Artist Statement

My artwork is based on a performative approach to multi-media sculpture. My artistic practice has been highly influenced by the merger of technology with the visual arts, which occurred in the late 1940's, as well as my personal interest in holistic theory. The result is a hybrid of performance, video, sound and sculpture, placing an emphasis on psychological process expressed through physical incidents. The work is a continuation of the exploration started by artists such as Bruce Nauman and Bill Viola who situated video as the interplay between the physical and psychological aspects of perception. Concurrent with the exploration of video art, an emphasis on the process of artistic creation over the formal properties of the artistic product, led artists to combine different mediums in an attempt to track and make evidence of their experiences. Performance artists introduced the human body and its functions as powerful metaphor for psychological, social, and spiritual conditions, bringing to question the role of the artist as well as the audience in the production of works of art. It is from these developments in the history of art that my work emerges.

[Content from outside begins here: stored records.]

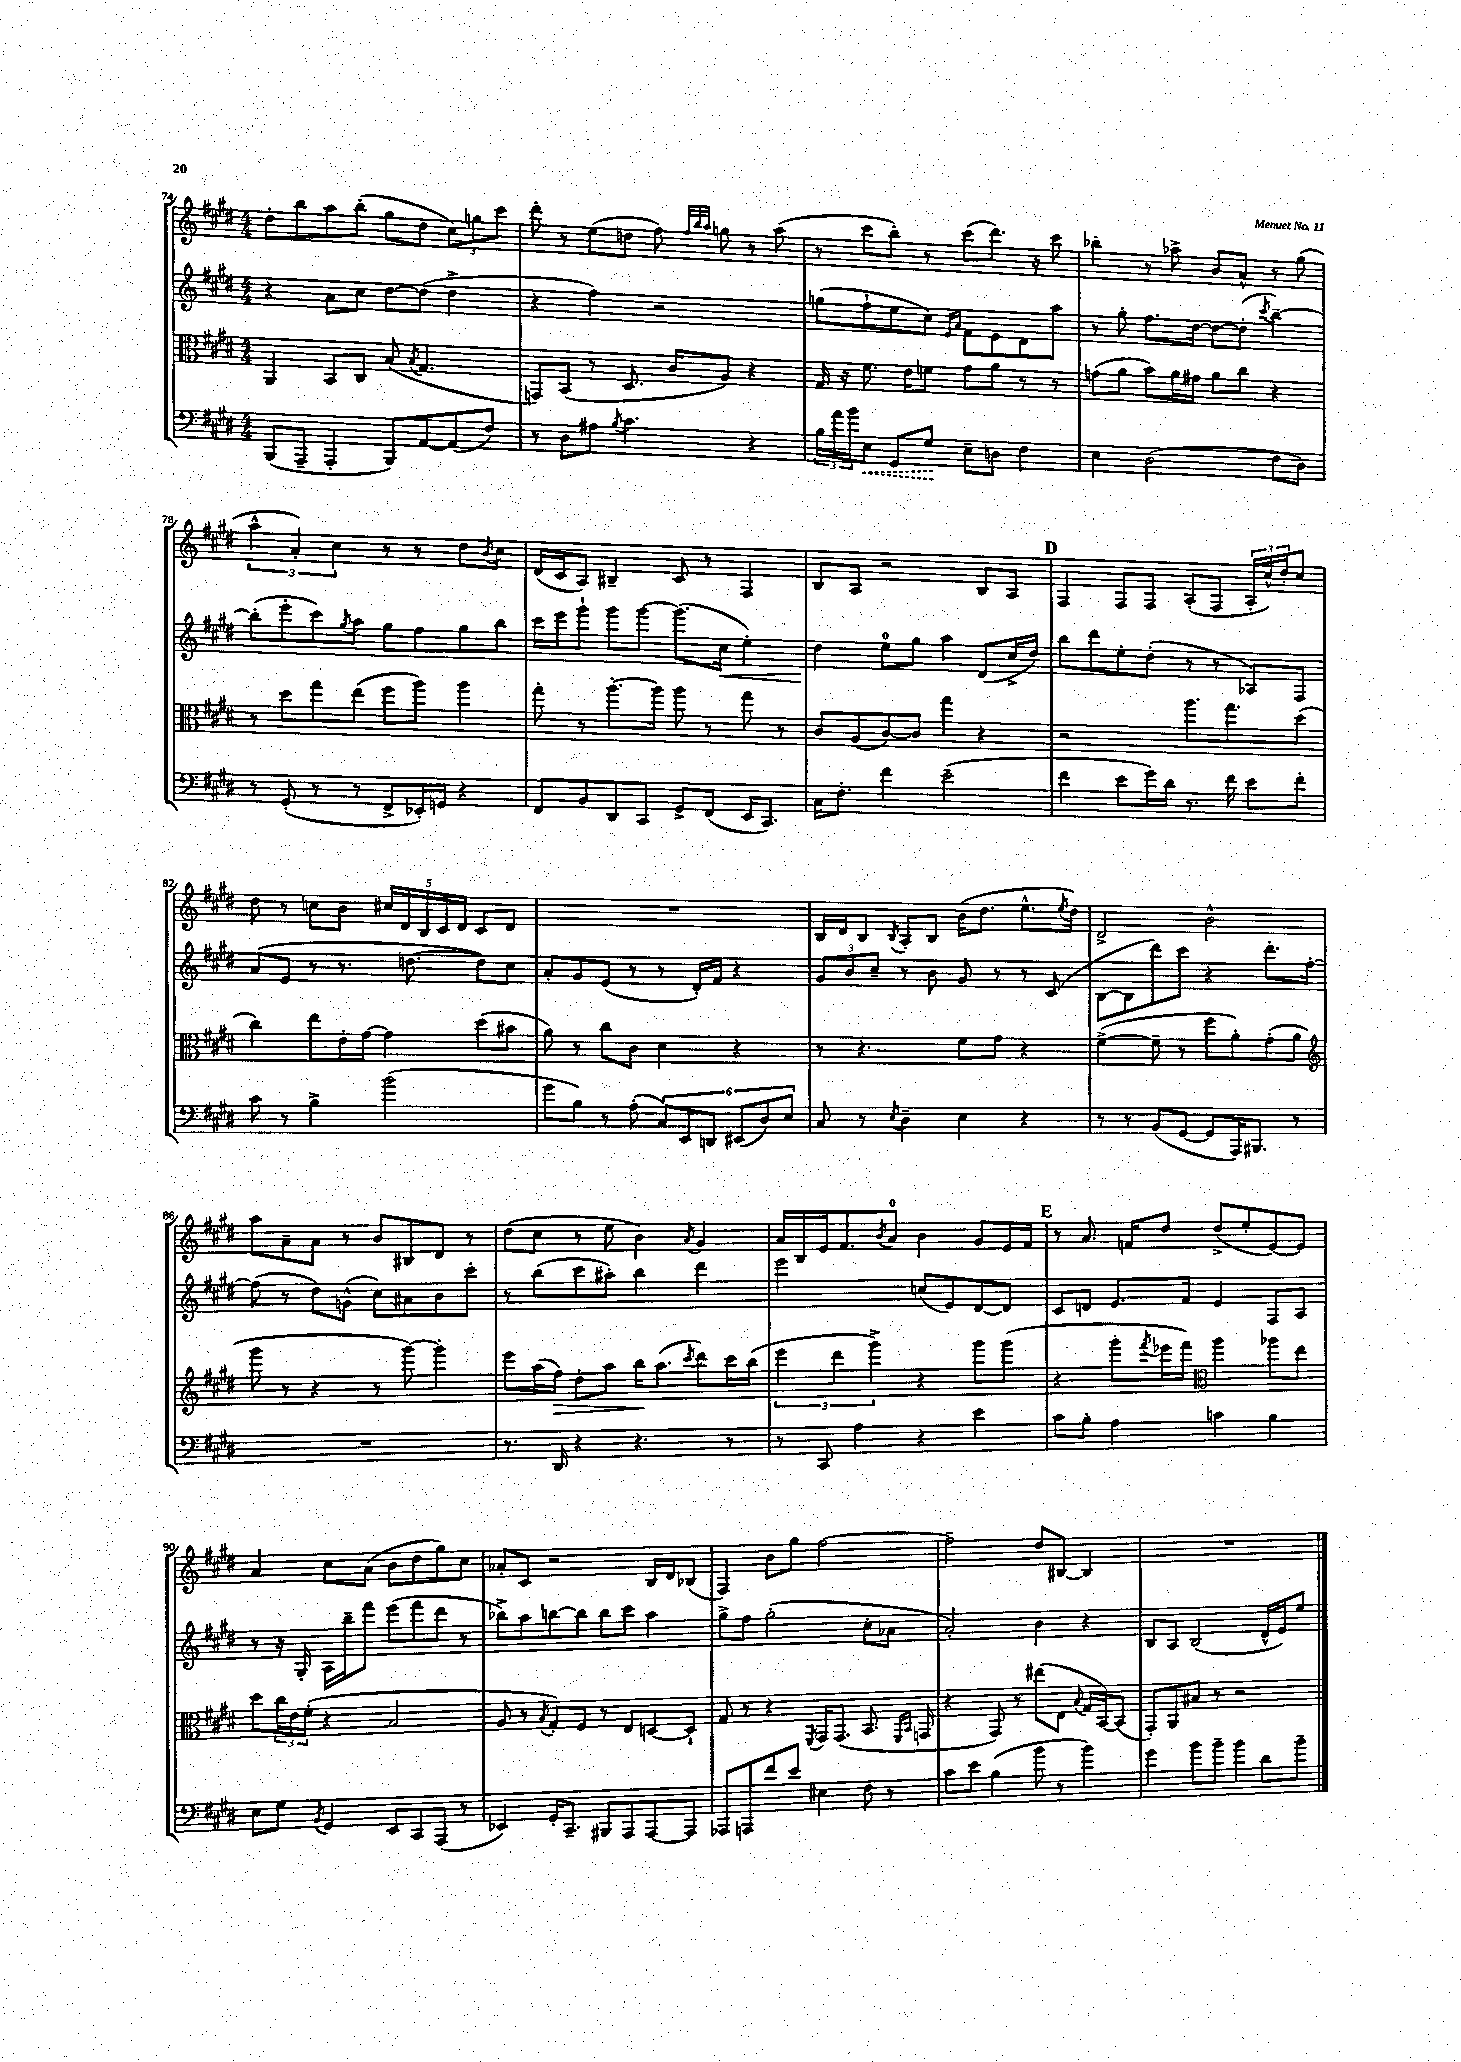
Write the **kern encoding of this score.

**kern	**kern	**kern	**kern
*staff4	*staff3	*staff2	*staff1
*clefF4	*clefC3	*clefG2	*clefG2
*k[f#c#g#d#]	*k[f#c#g#d#]	*k[f#c#g#d#]	*k[f#c#g#d#]
*M4/4	*M4/4	*M4/4	*M4/4
(8BBB	4AA	4r	8dd#'
8AAA~	.	.	8bb
4AAA'	8BB	8a	8aa
.	8C#	8cc#	(8bb'
8BBB)	(8B	[8dd#	8gg#
.	8qB	.	.
[8AA	4.G#	(8dd#]	8dd#
(8AA]	.	4dd#^	12cc#)
.	.	.	12gg
8F#)	.	.	.
.	.	.	12ccc#
=	=	=	=
8r	8GG)	4r	8ddd#'
8D#	(8BB	.	8r
8A#	8r	4ff#)	(8ee
8qB	.	.	.
4.c#	8.D#	.	8dd
.	.	2r	8ff#)
.	16c#	.	.
.	.	.	32qqff#
.	.	.	32qqbb
.	.	.	32qqaa
.	8A)	.	8gg
4r	4r	.	8r
.	.	.	(8aa
=	=	=	=
24B	16G#	(8gg	8r
24a	.	.	.
.	16r	.	.
24b	.	.	.
8E	8.f#	8ff#`	8ccc#
8GG#	.	8ee	8bb')
.	16e	.	.
8G#	8f	8cc#)	8r
.	.	16qqe	.
.	.	16qqa	.
8E~	8g#	8f#	(8ccc#
8D	8a	8e	8.ddd#)
4F#	8r	8d#	.
.	.	.	16r
.	8r	8aa	8ccc#
=	=	=	=
4E	(8g	8r	4bb-'
.	8a	8gg#'	.
(2D#	8b)	8.ff#	8r
.	16a	.	8aa-^
.	16g#	[16dd#	.
.	8a	8dd#_	8b
.	8cc#	(8dd#']	8a^^
.	.	8qccc#	.
8F#	4r	[4bb~)	8r
8D#)	.	.	(8gg#
=	=	=	=
8r	8r	(8bb']	6aa^^
(8GG#'	8dd#	8eee'	.
.	.	.	6a')
8r	8gg#	8ccc#)	.
.	.	.	6cc#
.	.	8qgg#	.
8r	(8ee	8aa	.
8FF#^	8ff#	8gg#	8r
16EE-')	8aa)	8ff#	8r
16GG	.	.	.
4r	4aa	8gg#	8dd#
.	.	.	8qb
.	.	8bb	8cc#
=	=	=	=
8FF#	8gg#'	16ccc#	(16d#
.	.	16eee	16c#
8BB	8r	8ggg#`	8A)
8DD#	[8.aa'	8ggg#	4B#~
8CC#	.	[8ggg#	.
.	16aa]	.	.
8GG#^	8aa	(8.ggg#]	8c#
(8FF#	8r	.	8r
.	.	16cc#	.
16EE	8gg#	4ee')	4F#
8.CC#)	.	.	.
.	8r	.	.
=	=	=	=
16C#	8c#	4dd#	8B
8.F#'	.	.	.
.	(8A	.	8A
4f#	[8c#)	8ee	2r
.	8c#]	8gg#	.
(2e~	4gg#	4aa	.
.	4r	(8d#	8B
.	.	16cc#^	8A
.	.	16dd#)	.
=	=	=	=
4f#	2r	8bb	4F#
.	.	8ddd#	.
8e	.	8ee'	8F#
16g#)	.	(8dd#'	8F#
16d#	.	.	.
8.r	8.aa	8r	(8A'
.	.	8r	8F#
16f#	8.gg#	.	.
8e	.	8A-)	24A'
.	.	.	24cc#^^)
.	.	.	24dd#'
8f#'	(8dd#	8F#	8cc#
=	=	=	=
8c#	4cc#)	(8a	8dd#
8r	.	8e	8r
4B^	8ee	8r	8cc
.	16e'	8.r	8b
.	[16g#	.	.
(2b	4g#]	.	20cc#
.	.	.	20d#
.	.	[8.dd	.
.	.	.	20B
.	.	.	20c#
.	.	.	20d#
.	(8dd#	8dd])	8c#
.	8b#	8cc#	8d#
=	=	=	=
8g#	8a)	8a'	1r
8B)	8r	8g#	.
8r	8cc#	(8e	.
(8A'	8c#	8r	.
12C#)	4d#	8r	.
12EE	.	.	.
.	.	16d#')	.
12DD	.	.	.
.	.	16f#	.
(12EE#	4r	4r	.
12D#)	.	.	.
12E	.	.	.
=	=	=	=
8C#	8r	12g#	16B
.	.	.	16d#
.	.	12b	.
8r	4.r	.	8B
.	.	12cc#~	.
8qE	.	.	8qB
4D#~	.	8r	8A'
.	.	8b	8B
4E	8f#	8g#	(16b
.	.	.	8.dd#
.	8g#	8r	.
4r	4r	8r	8.ee^^
.	.	(8c#	.
.	.	.	8qee
.	.	.	16dd#)
=	=	=	=
8r	([4f#^	[8B	2d#^
8r	.	8B]	.
(8BB	8f#~]	8ddd#)	.
[8GG#	8r	8ccc#	.
8GG#]	8ff#	4r	2b^^
16AAA)	8a')	.	.
8.BBB#	.	.	.
.	(8g#'	8.ddd#'	.
8r	8a	.	.
.	.	[16ff#'	.
=	=	=	=
*	*clefG2	*	*
1r	8ggg#	(8ff#]	8aa
.	8r	8r	8a~
.	4r	8dd#)	8a
.	.	(8g^^	8r
.	8r	8cc#)	8b
.	[8ggg#)	8a#	8B#
.	4ggg#']	8b	8d#
.	.	8ccc#'	8r
=	=	=	=
8.r	8eee	8r	(8dd#
.	(16aa	(8bb	8cc#
16DD#	16ff#)	.	.
4r	8dd#'	8ccc#	8r
.	8aa	8aa#')	8ee
4.r	16bb	4bb	4b)
.	(8.aa	.	.
.	8qccc#	.	8qa
.	8ddd#)	4ddd#	4g#
8r	16ccc#	.	.
.	(16bb	.	.
=	=	=	=
8r	6eee	2eee	16a
.	.	.	16B
8CC#	.	.	16e
.	6ddd#	.	.
.	.	.	8.f#
4A	.	.	.
.	6ggg#^)	.	.
.	.	.	8qb
.	.	.	8a
4r	4r	(8cc	4b
.	.	8e)	.
4e	8ggg#	[8d#	8g#
.	(8ggg#	8d#]	16e
.	.	.	16f#
=	=	=	=
8c#	4r	8c#	8r
8B'	.	8d	8.a
4A	8ggg#'	8.e	.
.	.	.	16f
.	8qfff#	.	.
.	16eee-	.	8dd#
.	16fff#)	16f#	.
*	*clefC3	*	*
4c	4aa	4e	(8dd#^
.	.	.	8ee'
4B	8aa-	8F#	[8e)
.	8ee	8A	8e]
=	=	=	=
8E	8dd#	8r	4a
8G#	24cc#	16r	.
.	24e	.	.
.	.	16G#'	.
.	(24f#'	.	.
8qBB	.	.	.
4GG#	4r	16A	8cc#
.	.	16bb~	.
.	.	8fff#	(8a
8EE	2B	(8eee	8b
8CC#	.	8fff#	8dd#
(8AAA	.	8ddd#	8gg#)
8r	.	8r	8cc#
=	=	=	=
4EE-)	8A	8bb-^)	8a-'
.	8r	8aa	8c#
.	8qB	.	.
16GG#'	8G#')	[8bb	2r
8.CC#~	.	.	.
.	8F#	8bb]	.
8BBB#	8r	8bb	.
8AAA	8E	8ccc#	.
[8AAA	[8D	4aa	16B
.	.	.	16d#
8AAA]	8D`]	.	(8B-
=	=	=	=
8AAA-	8G#	8gg#^	4F#)
8AAA	8r	8ff#	.
8f#	4r	(2gg#'	8b
8e	.	.	8gg#
.	8qFF#	.	.
4E#	16GG#	.	[2ff#
.	(8.GG#	.	.
8F#	8.BB	8cc#'	.
8r	.	8a-	.
.	16qqFF#	.	.
.	16qqBB	.	.
.	16GG	.	.
=	=	=	=
8c#	4r	2a')	2ff#~]
8e	.	.	.
(4B	8GG#)	.	.
.	8r	.	.
8b	(8ee#	4b	8dd#
8r	8E	.	[8B#
.	8qqB	.	.
4b)	16G#	4r	4B#]
.	[16BB)	.	.
.	(8BB]	.	.
=	=	=	=
4g#	8GG#')	8B	1r
.	8AA	8A	.
8b	8B#	(2B	.
8b~	8r	.	.
4b	2r	.	.
8d#	.	16d#^^	.
.	.	16e)	.
8b~	.	8ee	.
==	==	==	==
*-	*-	*-	*-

Inspired by the performance art movement of the 1960’s and 1970’s, my early performance work utilized the body either as raw material or as an object of movement through space. Ranging from experiences of abjection to trance states, I performed durational pieces in reference to various aspects of incarnation. In other early performance work I concealed the features of the body and utilized performance as a means of creating movement. In 2001, I began to fuse my performance with video. Rather than perform live in a gallery space and video tape the performance for documentation purposes, I structured my performances for the video media, prerecording, editing and then installing the video in various gallery settings. My use of multi-media techniques is intended to engage the audience through the appeal of its accessibility and to urge the audience into an internal, physiological response. My use of video focuses the viewers’ attention on the object of concern and provokes visceral experience through sound and action. My orientation towards performance art, live or pre-recorded, provides the audience a focus object with which they can identify. I find the presence of the physical body and the functions it performs have the capacity to emphasize the relationship between the flesh, the external world and internal psychological processes.